9 Lab: Hello R!
Many of the labs for this course have been adapted from a series of Rstudio tutorials. These tutorials were initially created by Mine Çetinkaya-Rundel. Mine is fantastic; her work is fantastic; and she’s just a badass!
I have adapted these tutorials for two reasons:
I think it useful to see other people working with R; and
Pragmatically, adapting Mine’s lab materials means that I can spend more time on other aspects of the course – like the website, course notes, videos, feedback, learning how to embed tweets…
That's so wonderful to hear, thank you!
— Mine Çetinkaya-Rundel (@minebocek) January 22, 2021
Seriously, you’d never know it, but every hour of finished video takes between 6 and 8 hours to make. (3 hours of writing, 1.5 hours of filming, and 3.5 hours for video editing).
About The Hello R Lab
This lab, collectively named the Hello R lab, is divided into two parts, A and Z. The first part, Aloha R, is focused on setting up GitHub, RStudio, and YAML. It also introduces some basics of R Markdown. The second part, Zdravo R, is the heart of the lab excercises, with a series of data visualization and analysis tasks, introducing ggplot2
, dplyr
, and related tools.
This is the hardest lab of the semester, but it’s also the most important. If you can get through this, you can get through anything. Please complete the lab in order, and don’t skip ahead. You’ll need to know the basics before you can do the more advanced stuff.
Lab Goals
Recall: R is the name of the programming language itself, and RStudio is a convenient interface.
The primary goal of this lab is to introduce you to R and RStudio, tools we will use throughout the course: * to learn the statistical concepts discussed in the course, and * to analyze real data and come to informed conclusions.

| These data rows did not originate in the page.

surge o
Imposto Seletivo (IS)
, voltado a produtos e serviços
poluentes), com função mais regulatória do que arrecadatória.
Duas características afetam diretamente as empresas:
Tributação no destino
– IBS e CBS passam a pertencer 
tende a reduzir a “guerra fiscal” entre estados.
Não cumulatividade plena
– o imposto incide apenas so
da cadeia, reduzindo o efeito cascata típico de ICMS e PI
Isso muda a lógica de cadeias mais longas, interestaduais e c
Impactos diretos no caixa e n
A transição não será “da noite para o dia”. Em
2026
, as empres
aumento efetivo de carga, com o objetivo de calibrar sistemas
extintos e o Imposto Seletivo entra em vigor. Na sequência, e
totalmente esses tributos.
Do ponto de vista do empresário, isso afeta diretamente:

Recall: git is a version control system (like “Track Changes” features from Microsoft Word on steroids), and GitHub is the home of your Git-based projects on the Internet (like DropBox but much, much better).
The second goal is to introduce you to Git and GitHub, the collaboration and version control system that we will use throughout the course.
As the labs progress, you are encouraged to explore beyond what the labs dictate; a willingness to experiment will make you a much better programmer. Before we get to that stage, however, you need to build some basic fluency in R. Today, we’ll start with the foundational building blocks of R and RStudio: the interface, reading in data, and basic commands.
To make versioning simpler, this lab is a solo lab. I want to make sure everyone gets a substantial amount of time at the steering wheel, working directly with R.